# WHAT NEEDS TO BE DONE:
When the line containing "gibi görünmesine rağmen" is reached, begin transcribing. Continue exactly through the final line of the listing, and return nothing else.

# TASK MATERIAL:

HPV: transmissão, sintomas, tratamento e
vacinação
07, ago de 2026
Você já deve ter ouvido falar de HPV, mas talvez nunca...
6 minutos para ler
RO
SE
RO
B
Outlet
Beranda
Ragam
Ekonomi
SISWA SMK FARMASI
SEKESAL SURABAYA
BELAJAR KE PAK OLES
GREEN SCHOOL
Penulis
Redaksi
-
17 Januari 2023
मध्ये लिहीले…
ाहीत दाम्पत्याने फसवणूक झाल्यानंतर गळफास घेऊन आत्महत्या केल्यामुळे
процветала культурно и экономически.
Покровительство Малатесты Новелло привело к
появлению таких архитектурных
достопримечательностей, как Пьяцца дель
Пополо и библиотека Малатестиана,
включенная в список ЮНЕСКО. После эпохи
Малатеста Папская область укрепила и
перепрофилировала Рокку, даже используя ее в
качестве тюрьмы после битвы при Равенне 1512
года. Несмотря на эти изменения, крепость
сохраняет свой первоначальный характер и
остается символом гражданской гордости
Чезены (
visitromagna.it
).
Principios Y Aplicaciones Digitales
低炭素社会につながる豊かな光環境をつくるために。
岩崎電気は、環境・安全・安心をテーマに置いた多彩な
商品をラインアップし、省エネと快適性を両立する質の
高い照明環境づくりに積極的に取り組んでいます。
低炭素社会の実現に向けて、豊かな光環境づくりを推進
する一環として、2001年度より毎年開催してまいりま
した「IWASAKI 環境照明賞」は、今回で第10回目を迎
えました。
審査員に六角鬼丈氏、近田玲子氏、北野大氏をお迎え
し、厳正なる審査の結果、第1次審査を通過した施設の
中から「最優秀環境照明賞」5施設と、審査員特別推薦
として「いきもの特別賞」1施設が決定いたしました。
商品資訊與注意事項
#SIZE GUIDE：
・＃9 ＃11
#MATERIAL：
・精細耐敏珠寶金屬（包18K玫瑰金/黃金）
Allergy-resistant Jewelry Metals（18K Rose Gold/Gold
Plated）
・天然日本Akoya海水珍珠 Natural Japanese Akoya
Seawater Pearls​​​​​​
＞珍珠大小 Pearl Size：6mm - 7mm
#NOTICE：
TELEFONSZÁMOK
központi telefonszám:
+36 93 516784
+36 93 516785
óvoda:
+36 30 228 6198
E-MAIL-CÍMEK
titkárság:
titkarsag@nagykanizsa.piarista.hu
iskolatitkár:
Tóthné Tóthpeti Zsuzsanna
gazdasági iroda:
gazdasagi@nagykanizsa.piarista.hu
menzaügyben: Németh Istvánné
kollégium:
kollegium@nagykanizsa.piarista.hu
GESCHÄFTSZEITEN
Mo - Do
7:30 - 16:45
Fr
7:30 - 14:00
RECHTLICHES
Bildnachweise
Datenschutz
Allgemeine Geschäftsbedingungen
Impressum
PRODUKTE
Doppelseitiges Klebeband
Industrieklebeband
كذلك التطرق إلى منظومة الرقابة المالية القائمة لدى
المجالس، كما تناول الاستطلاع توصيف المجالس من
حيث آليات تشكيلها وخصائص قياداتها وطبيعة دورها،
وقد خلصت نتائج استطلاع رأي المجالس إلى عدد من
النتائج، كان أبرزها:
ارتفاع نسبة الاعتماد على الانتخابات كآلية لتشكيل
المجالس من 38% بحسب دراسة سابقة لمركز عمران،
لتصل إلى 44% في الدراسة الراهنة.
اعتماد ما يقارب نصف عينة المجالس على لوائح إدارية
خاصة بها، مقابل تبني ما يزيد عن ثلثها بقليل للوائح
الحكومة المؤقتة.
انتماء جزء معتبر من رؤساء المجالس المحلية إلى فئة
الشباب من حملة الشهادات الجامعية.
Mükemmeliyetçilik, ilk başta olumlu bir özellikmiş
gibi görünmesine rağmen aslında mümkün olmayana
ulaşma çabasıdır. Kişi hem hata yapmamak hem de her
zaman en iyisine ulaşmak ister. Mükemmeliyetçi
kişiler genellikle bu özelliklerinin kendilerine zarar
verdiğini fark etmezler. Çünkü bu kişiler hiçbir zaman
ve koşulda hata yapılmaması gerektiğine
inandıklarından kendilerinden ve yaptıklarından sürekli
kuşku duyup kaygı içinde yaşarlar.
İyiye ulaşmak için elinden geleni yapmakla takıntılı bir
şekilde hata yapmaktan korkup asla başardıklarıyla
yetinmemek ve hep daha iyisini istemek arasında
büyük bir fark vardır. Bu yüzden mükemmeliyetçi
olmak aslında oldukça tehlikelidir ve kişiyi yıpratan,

# WRITTEN ANSWER:
gibi görünmesine rağmen aslında mümkün olmayana
ulaşma çabasıdır. Kişi hem hata yapmamak hem de her
zaman en iyisine ulaşmak ister. Mükemmeliyetçi
kişiler genellikle bu özelliklerinin kendilerine zarar
verdiğini fark etmezler. Çünkü bu kişiler hiçbir zaman
ve koşulda hata yapılmaması gerektiğine
inandıklarından kendilerinden ve yaptıklarından sürekli
kuşku duyup kaygı içinde yaşarlar.
İyiye ulaşmak için elinden geleni yapmakla takıntılı bir
şekilde hata yapmaktan korkup asla başardıklarıyla
yetinmemek ve hep daha iyisini istemek arasında
büyük bir fark vardır. Bu yüzden mükemmeliyetçi
olmak aslında oldukça tehlikelidir ve kişiyi yıpratan,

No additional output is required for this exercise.